Low-risk patients presenting to the emergency department with chest pain benefit from undergoing coronary CT angiography (CCTA) as part of an initial evaluation, show findings of a study published this week in the New England Journal of Medicine.
Adding CCTA helped reduce the amount of time patients spent in the hospital without incurring additional costs. The study is significant because it showed CT as a viable alternative to the standard of care, said study author Udo Hoffmann, MD, MPH, director of the Cardiac MR PET CT program at Massachusetts General Hospital.
Researchers showed CT as appropriate for a broader setting, rather than only a specialized setting, he said in an interview. “It brings this to a bigger stage,” he said, adding “it’s an important step forward” for CT imaging.
For the study, funded by the NIH’s National Heart, Lung, and Blood Institute (NHLBI), researchers at MGH assessed 1,000 patients, between the ages of 40 to 74, who presented to the ED at nine U.S. hospitals between April 2010 and January 2012 with complaints of chest pain.

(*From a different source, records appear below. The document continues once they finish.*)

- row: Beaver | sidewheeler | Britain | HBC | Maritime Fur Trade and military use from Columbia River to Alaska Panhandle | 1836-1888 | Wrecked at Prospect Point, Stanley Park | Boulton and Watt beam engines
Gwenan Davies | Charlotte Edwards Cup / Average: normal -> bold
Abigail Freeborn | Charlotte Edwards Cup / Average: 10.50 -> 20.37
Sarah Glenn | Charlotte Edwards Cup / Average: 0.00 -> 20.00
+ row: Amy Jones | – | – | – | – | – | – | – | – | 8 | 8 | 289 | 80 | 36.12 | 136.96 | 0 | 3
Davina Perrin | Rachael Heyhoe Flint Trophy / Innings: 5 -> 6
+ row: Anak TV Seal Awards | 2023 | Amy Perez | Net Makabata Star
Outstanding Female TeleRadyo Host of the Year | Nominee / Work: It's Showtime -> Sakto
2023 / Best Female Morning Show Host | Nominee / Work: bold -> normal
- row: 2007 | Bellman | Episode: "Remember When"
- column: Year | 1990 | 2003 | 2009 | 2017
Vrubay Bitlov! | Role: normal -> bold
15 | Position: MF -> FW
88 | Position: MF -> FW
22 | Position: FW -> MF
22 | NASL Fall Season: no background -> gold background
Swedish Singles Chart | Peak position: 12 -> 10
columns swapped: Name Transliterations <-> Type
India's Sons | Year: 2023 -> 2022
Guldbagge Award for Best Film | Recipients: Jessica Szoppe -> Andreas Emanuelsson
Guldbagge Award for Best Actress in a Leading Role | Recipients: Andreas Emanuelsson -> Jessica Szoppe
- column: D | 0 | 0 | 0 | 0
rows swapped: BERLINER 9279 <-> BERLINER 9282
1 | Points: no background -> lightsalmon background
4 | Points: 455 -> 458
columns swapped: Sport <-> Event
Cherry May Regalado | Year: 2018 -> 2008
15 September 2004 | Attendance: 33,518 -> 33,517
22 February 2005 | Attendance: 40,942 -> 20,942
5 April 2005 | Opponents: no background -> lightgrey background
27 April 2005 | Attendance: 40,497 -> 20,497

These patients had no history of cardiovascular disease and the initial tests (ECG and measurement of the biomarker troponin) did not indicate evidence of a heart attack. The researchers were looking at how long patients would stay in the hospital, as well as rates of discharge from the ED, major adverse cardiac events at 28 days, and cumulative costs.
Patients were randomly assigned to test group or control group, which received standard investigations. The test group underwent CCTA in addition to the regular exams.
Results showed that the patients who underwent CCTA spent significantly less time in the ED, being discharged within 8.6 hours (mean length of stay reduced by 7.6 hours) than did those in the control group, regardless of if they were discharged home or were admitted to the hospital. In addition, more patients in the CCTA group were discharged directly from the ED (47 percent versus 12 percent).
There were no undetected acute coronary events among the test group, nor did the researchers find any differences in major adverse events.
The researchers did acknowledge that the patients in the test group underwent more procedures than did those in the test groups, because of the level of clinical information available from the CT. The patients who underwent the CCTA also received more higher cumulative doses of radiation, but the authors noted that previous tests looking into lower dose CCTA are promising and could be used in the future. There were no significant differences between the two groups in terms of cost over the 28-day follow-up.
“It’s very important to strive for the greatest efficiency in diagnostic testing, and in this study, additional testing was primarily carried out in patients found to have coronary artery disease,” Hoffmann noted in a statement. “There also were fewer adverse clinical events in those receiving CCTA, although the study group was too small that CCTA reduced those risks.”
Hoffman added, “Showing at a variety of clinical sites that CCTA is at least as good as standard ED evaluation without increasing costs elevates the procedure from one appropriate only for specialized settings to one that can be applied in many centers.”
— Sara Michael contributed to this report.